Start of DATA FOR THIS EXERCISE

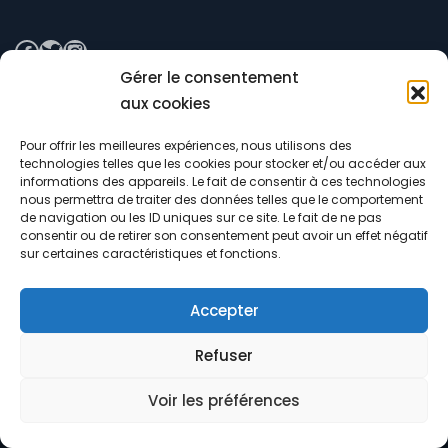
Gérer le consentement
aux cookies
Pour offrir les meilleures expériences, nous utilisons des
technologies telles que les cookies pour stocker et/ou accéder aux
contact@kevinestre.com
informations des appareils. Le fait de consentir à ces technologies
nous permettra de traiter des données telles que le comportement
de navigation ou les ID uniques sur ce site. Le fait de ne pas
consentir ou de retirer son consentement peut avoir un effet négatif
sur certaines caractéristiques et fonctions.
Accepter
© Kévin Estre - 2025. All right reserved. Design by
Refuser
Gear Up Communication
Voir les préférences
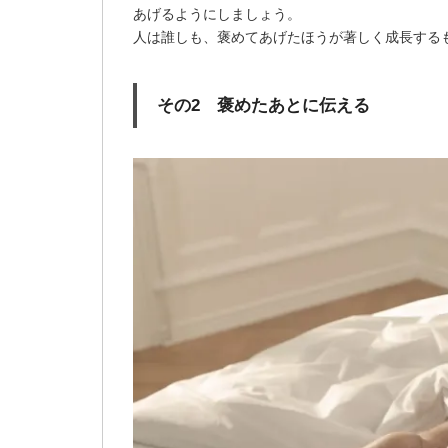
あげるようにしましょう。
人は誰しも、褒めてあげたほうが著しく成長する
その2 褒めたあとに伝える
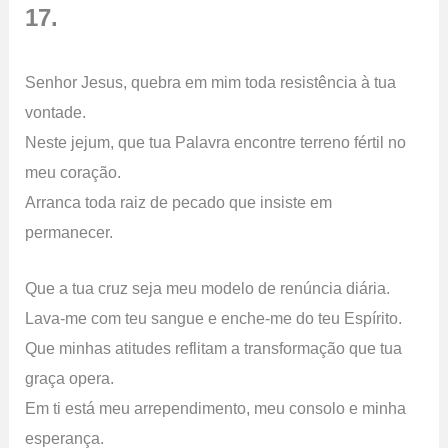
17.
Senhor Jesus, quebra em mim toda resistência à tua
vontade.
Neste jejum, que tua Palavra encontre terreno fértil no
meu coração.
Arranca toda raiz de pecado que insiste em
permanecer.
Que a tua cruz seja meu modelo de renúncia diária.
Lava-me com teu sangue e enche-me do teu Espírito.
Que minhas atitudes reflitam a transformação que tua
graça opera.
Em ti está meu arrependimento, meu consolo e minha
esperança.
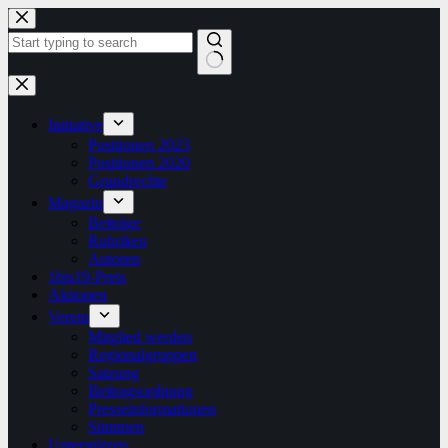
Zum
Inhalt
springen
Keine
Ergebnisse
Initiative
Positionen 2023
Positionen 2020
Grundrechte
Magazin
Beiträge
Rubriken
Autoren
1bis19-Preis
Aktionen
Verein
Mitglied werden
Regionalgruppen
Satzung
Beitragsordnung
Presseinformationen
Stimmen
Unterstützen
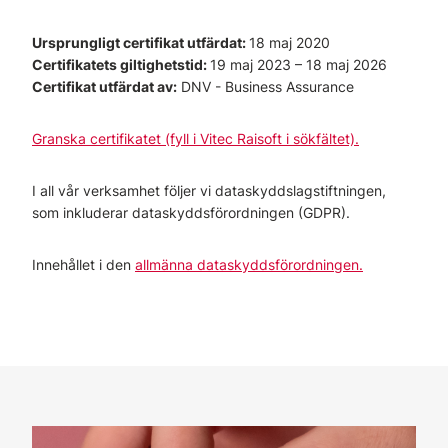
Ursprungligt certifikat utfärdat:
18 maj 2020
Certifikatets giltighetstid:
19 maj 2023 – 18 maj 2026
Certifikat utfärdat av:
DNV - Business Assurance
Granska certifikatet (fyll i Vitec Rai­soft i sökfältet).
I all vår verksamhet följer vi dataskyddslagstiftningen,
som inkluderar dataskyddsförordningen (GDPR).
Innehållet i den
allmänna dataskyddsförordningen.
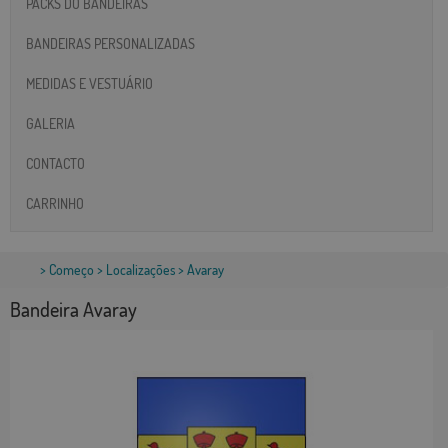
PACKS DO BANDEIRAS
BANDEIRAS PERSONALIZADAS
MEDIDAS E VESTUÁRIO
GALERIA
CONTACTO
CARRINHO
>
Começo
>
Localizações
> Avaray
Bandeira Avaray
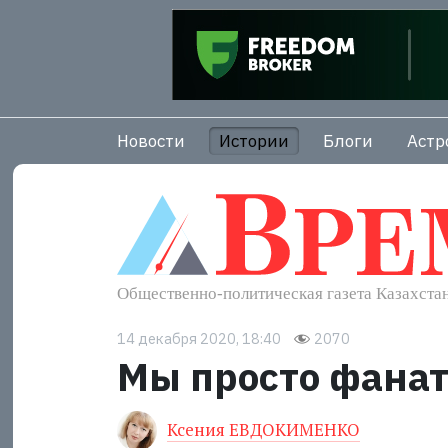
Новости
Истории
Блоги
Астр
14 декабря 2020, 18:40
2070
Мы просто фана
Ксения ЕВДОКИМЕНКО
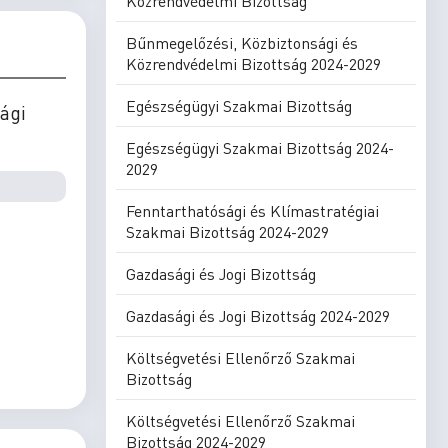
Közrendvédelmi Bizottság
Bűnmegelőzési, Közbiztonsági és
Közrendvédelmi Bizottság 2024-2029
Egészségügyi Szakmai Bizottság
ági
Egészségügyi Szakmai Bizottság 2024-
2029
Fenntarthatósági és Klímastratégiai
Szakmai Bizottság 2024-2029
Gazdasági és Jogi Bizottság
Gazdasági és Jogi Bizottság 2024-2029
Költségvetési Ellenőrző Szakmai
Bizottság
Költségvetési Ellenőrző Szakmai
Bizottság 2024-2029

End of DATA FOR THIS EXERCISE

» **TASK**: An exact copy is needed. It runs from the line above containing "Senhor Jesus, quebra" down to the line containing "Unterstützen", both included, with no pictures.

» **SOLUTION TO THIS TASK**:
Senhor Jesus, quebra em mim toda resistência à tua
vontade.
Neste jejum, que tua Palavra encontre terreno fértil no
meu coração.
Arranca toda raiz de pecado que insiste em
permanecer.
Que a tua cruz seja meu modelo de renúncia diária.
Lava-me com teu sangue e enche-me do teu Espírito.
Que minhas atitudes reflitam a transformação que tua
graça opera.
Em ti está meu arrependimento, meu consolo e minha
esperança.
Zum
Inhalt
springen
Keine
Ergebnisse
Initiative
Positionen 2023
Positionen 2020
Grundrechte
Magazin
Beiträge
Rubriken
Autoren
1bis19-Preis
Aktionen
Verein
Mitglied werden
Regionalgruppen
Satzung
Beitragsordnung
Presseinformationen
Stimmen
Unterstützen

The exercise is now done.